US dollar offers used to be viable 8 years ago when the C$ was worth 89 cents but Gilroy believes they no longer are. "That's down 20 percent, so selling in US$s has become a hard sell." Newsletters and software are about the only products that still command US dollars.


*Canada Post is eager to help direct marketers but its economics are so bad that rates are sure to rise. Gilroy looks for a significant increase. "CP is looking at 20-30 percent hikes on the catalog side and 8-10 percent for regular mail."


When all the lobbying is done the increase should be held to half of what Canada Post has proposed with hikes in place sometimes in the first quarter of next year.

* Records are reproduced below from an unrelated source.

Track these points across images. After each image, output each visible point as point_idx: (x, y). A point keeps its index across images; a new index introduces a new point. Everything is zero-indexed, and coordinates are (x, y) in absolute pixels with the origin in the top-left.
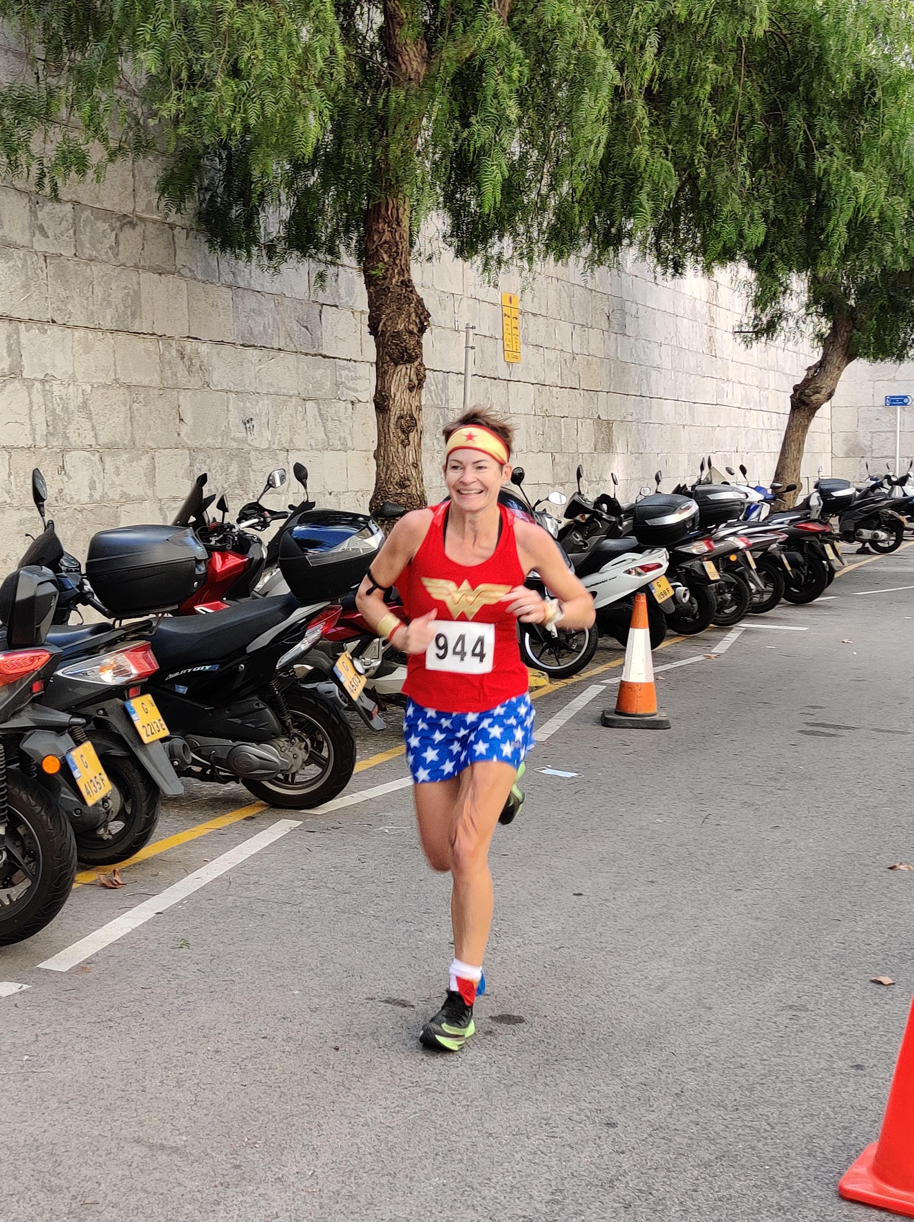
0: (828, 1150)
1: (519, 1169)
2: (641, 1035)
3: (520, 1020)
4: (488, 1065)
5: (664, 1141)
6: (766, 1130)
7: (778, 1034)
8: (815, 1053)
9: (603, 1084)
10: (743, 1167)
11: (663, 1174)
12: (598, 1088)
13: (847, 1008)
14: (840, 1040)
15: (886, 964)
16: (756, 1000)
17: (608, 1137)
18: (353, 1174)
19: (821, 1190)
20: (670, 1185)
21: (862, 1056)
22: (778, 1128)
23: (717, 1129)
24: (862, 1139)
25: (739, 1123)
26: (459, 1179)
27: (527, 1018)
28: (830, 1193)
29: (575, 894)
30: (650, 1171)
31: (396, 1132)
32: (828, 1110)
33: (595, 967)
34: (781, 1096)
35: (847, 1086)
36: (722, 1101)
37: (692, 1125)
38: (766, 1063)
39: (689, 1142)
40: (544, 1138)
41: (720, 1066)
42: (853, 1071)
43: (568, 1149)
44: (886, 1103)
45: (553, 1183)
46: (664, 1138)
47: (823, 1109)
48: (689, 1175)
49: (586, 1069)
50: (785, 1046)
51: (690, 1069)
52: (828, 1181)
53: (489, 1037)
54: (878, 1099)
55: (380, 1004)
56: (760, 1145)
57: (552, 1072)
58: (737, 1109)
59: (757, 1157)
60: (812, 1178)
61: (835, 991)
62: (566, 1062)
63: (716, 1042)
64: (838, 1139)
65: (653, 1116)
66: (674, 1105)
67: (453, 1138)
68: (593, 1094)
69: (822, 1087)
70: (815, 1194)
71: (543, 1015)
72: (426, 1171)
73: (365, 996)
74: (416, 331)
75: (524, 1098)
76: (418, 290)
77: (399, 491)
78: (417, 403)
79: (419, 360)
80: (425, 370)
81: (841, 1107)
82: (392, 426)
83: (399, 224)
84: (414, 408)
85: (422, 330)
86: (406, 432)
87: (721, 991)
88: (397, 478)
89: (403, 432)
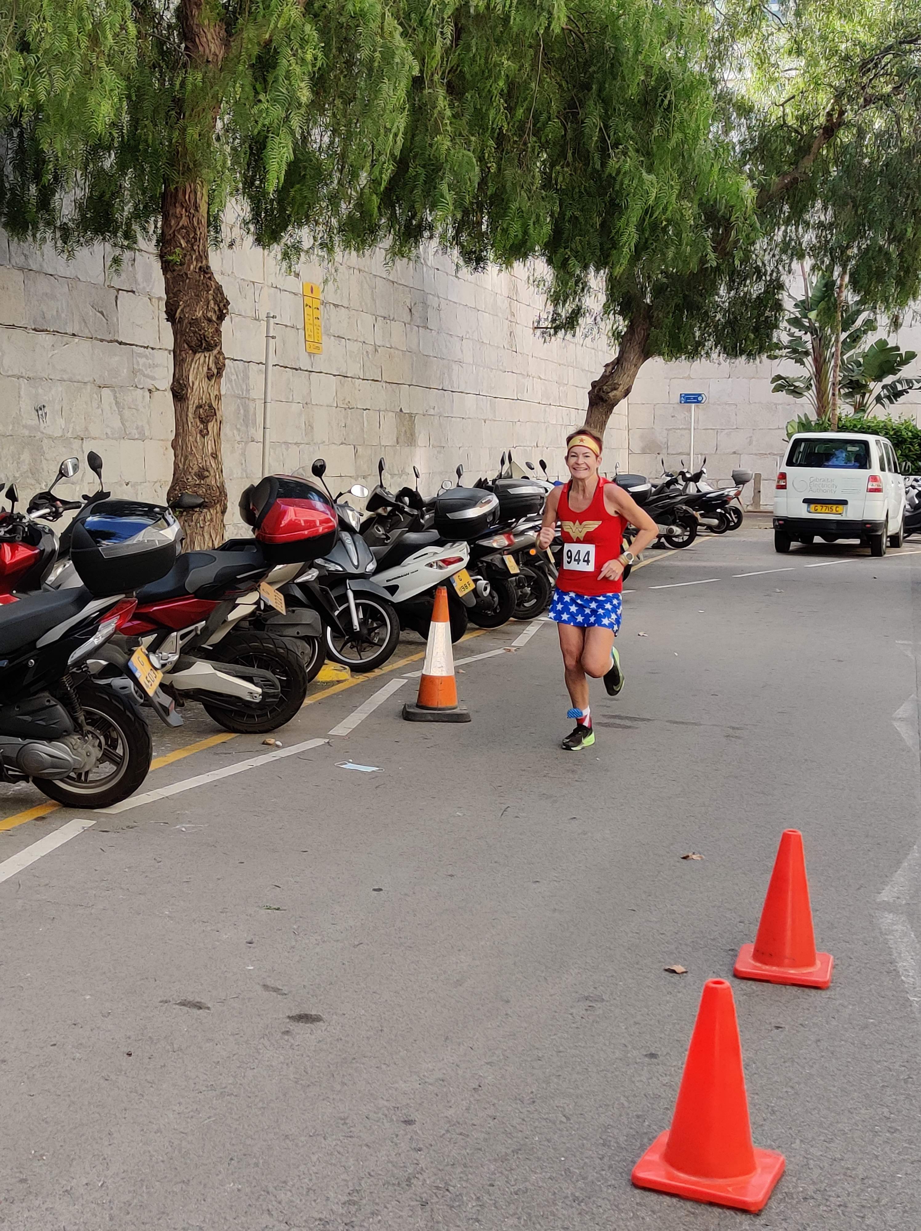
0: (622, 1139)
1: (315, 1171)
2: (439, 1030)
3: (316, 1019)
4: (285, 1066)
5: (461, 1137)
6: (561, 1122)
7: (574, 1025)
8: (610, 1043)
9: (401, 1082)
10: (539, 1159)
11: (459, 1170)
12: (396, 1085)
13: (641, 997)
14: (635, 1029)
15: (679, 953)
16: (552, 992)
17: (406, 1134)
18: (145, 1184)
19: (615, 1180)
20: (467, 1181)
21: (656, 1045)
22: (574, 1119)
23: (514, 1123)
24: (655, 1127)
25: (536, 1116)
26: (254, 1184)
27: (325, 1016)
28: (624, 1182)
29: (375, 890)
30: (447, 1168)
31: (190, 1138)
32: (623, 1100)
33: (394, 963)
34: (577, 1087)
35: (640, 1075)
36: (519, 1094)
37: (490, 1120)
38: (561, 1054)
39: (486, 1136)
40: (341, 1138)
41: (517, 1059)
42: (647, 1060)
43: (365, 1148)
44: (678, 1090)
45: (350, 1184)
46: (461, 1134)
47: (618, 1099)
48: (486, 1170)
49: (384, 1067)
50: (581, 1037)
51: (487, 1063)
52: (621, 1170)
53: (286, 1037)
54: (670, 1086)
55: (174, 1006)
56: (556, 1137)
57: (350, 1071)
58: (534, 1102)
59: (554, 1149)
60: (606, 1168)
61: (630, 981)
62: (364, 1060)
63: (513, 1035)
64: (631, 1128)
65: (451, 1112)
66: (472, 1099)
67: (249, 1142)
68: (390, 1091)
69: (617, 1076)
70: (609, 1183)
71: (341, 1013)
72: (220, 1177)
73: (160, 999)
74: (214, 318)
75: (321, 1098)
76: (217, 277)
77: (198, 482)
78: (216, 393)
79: (218, 348)
80: (225, 358)
81: (635, 1096)
82: (190, 415)
83: (197, 209)
84: (213, 397)
85: (221, 317)
86: (205, 421)
87: (519, 983)
88: (196, 468)
89: (202, 422)
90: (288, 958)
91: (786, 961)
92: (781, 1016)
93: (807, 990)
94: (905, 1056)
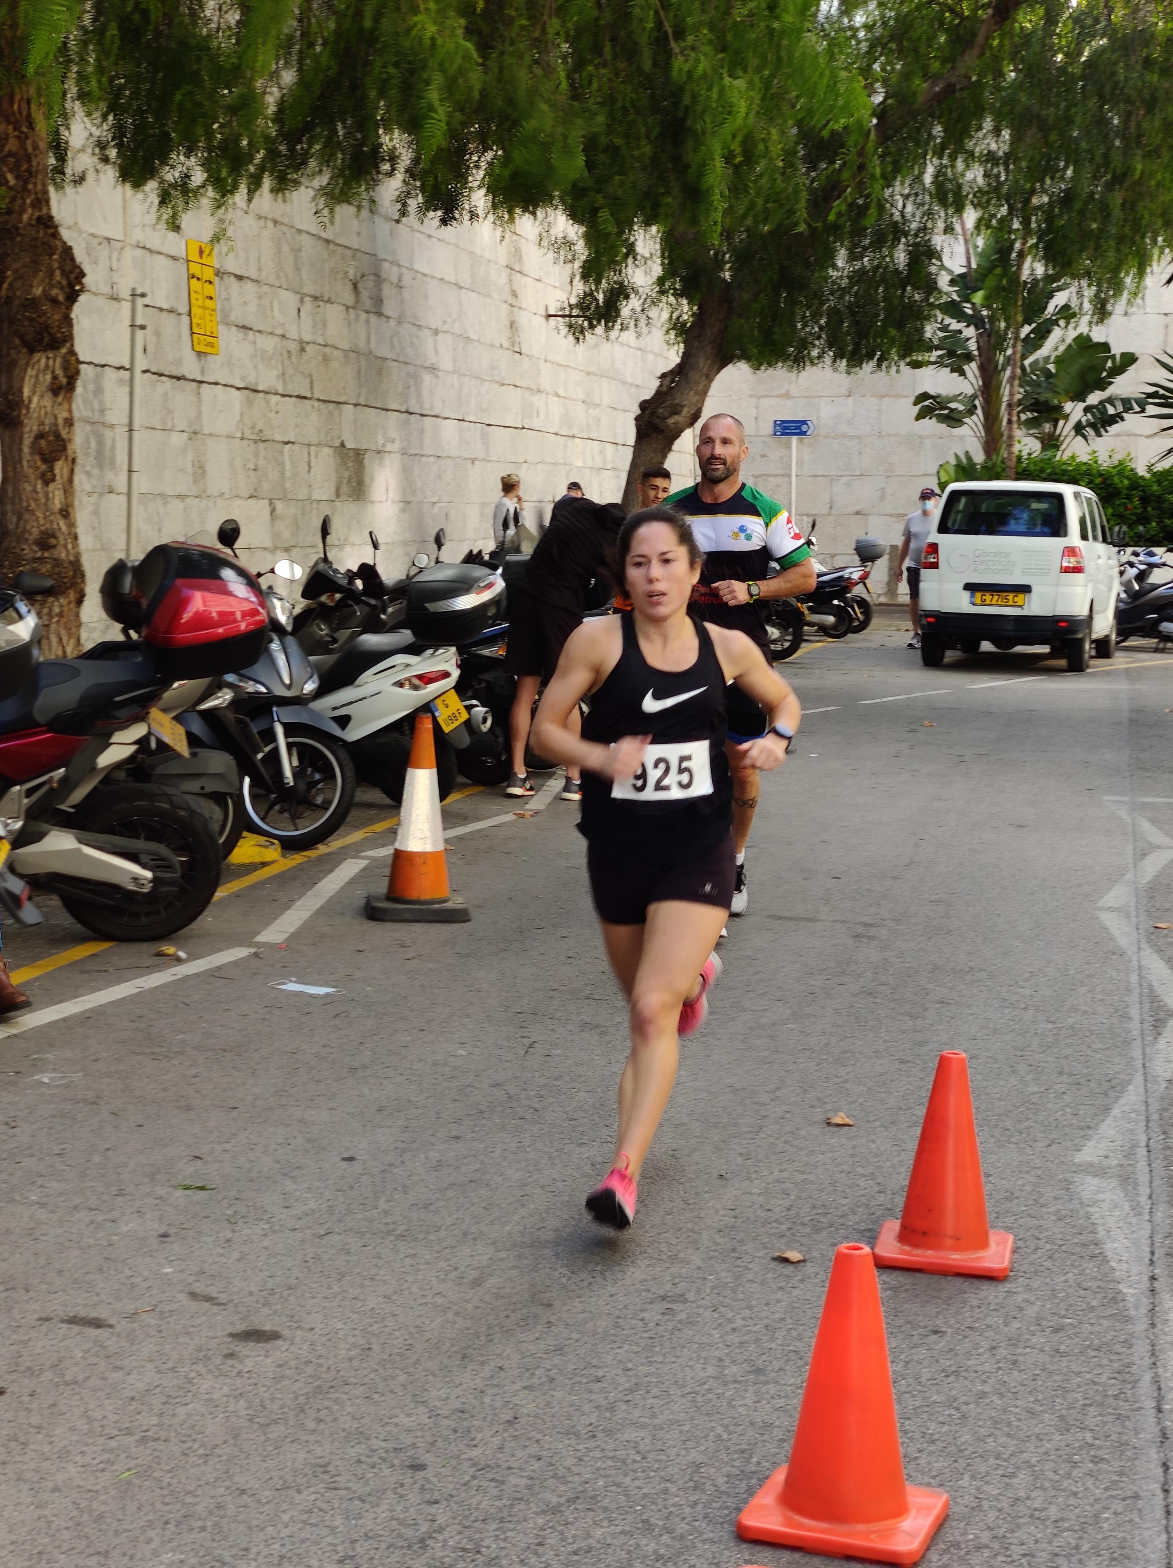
0: (721, 1480)
1: (289, 1533)
2: (453, 1346)
3: (274, 1336)
4: (231, 1400)
5: (493, 1484)
6: (634, 1461)
7: (647, 1335)
8: (699, 1356)
9: (402, 1415)
10: (606, 1509)
11: (494, 1526)
12: (395, 1420)
13: (741, 1296)
14: (733, 1338)
15: (793, 1234)
17: (414, 1483)
18: (45, 1557)
19: (712, 1531)
20: (505, 1540)
21: (764, 1358)
22: (652, 1456)
23: (567, 1464)
24: (767, 1464)
25: (597, 1454)
26: (202, 1553)
27: (285, 1332)
28: (725, 1533)
29: (344, 1159)
30: (475, 1524)
31: (103, 1497)
32: (719, 1430)
33: (379, 1257)
34: (654, 1416)
35: (744, 1398)
36: (573, 1427)
37: (532, 1461)
38: (630, 1373)
39: (530, 1482)
40: (322, 1491)
41: (567, 1381)
42: (752, 1377)
43: (357, 1502)
44: (798, 1415)
45: (340, 1548)
46: (492, 1480)
47: (713, 1429)
48: (531, 1525)
49: (376, 1396)
50: (657, 1349)
51: (525, 1388)
52: (721, 1520)
53: (230, 1362)
54: (786, 1411)
55: (60, 1325)
56: (628, 1480)
57: (327, 1403)
58: (594, 1436)
59: (625, 1495)
60: (700, 1517)
61: (724, 1274)
62: (346, 1388)
63: (560, 1350)
64: (733, 1466)
65: (475, 1453)
66: (506, 1435)
67: (189, 1499)
68: (388, 1428)
69: (710, 1400)
70: (705, 1537)
71: (307, 1326)
72: (153, 1545)
73: (36, 1316)
74: (61, 298)
75: (289, 1440)
76: (65, 234)
77: (39, 555)
78: (65, 414)
79: (68, 345)
80: (79, 362)
81: (737, 1425)
82: (26, 450)
83: (31, 127)
84: (60, 421)
85: (72, 297)
86: (49, 459)
87: (564, 1280)
88: (35, 532)
89: (44, 460)
90: (222, 1255)
91: (949, 1242)
92: (941, 1317)
93: (977, 1282)
94: (1116, 1366)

One added uncertainty is the unsettled postal contract that was forced on the union after last year's brief postal strike. Equally worrisome is the fact unit costs of employees is "still out of whack."


*Quebec is 27 percent of the Canadian market with four million French speakers and 1 million English speakers, almost mandating a bilingual approach.


It still pays to translate catalogs into French and bilingual call centers are mandatory. But Gilroy warned that catalogs and creatives crafted for Quebec cannot be rolled out into France although French campaigns can work in French Canada.


*Lists are a problem because Canada doesn't have enough of them and too many are not updated regularly enough. Daytimers updates its Canadian lists monthly, but some companies only do it every two years.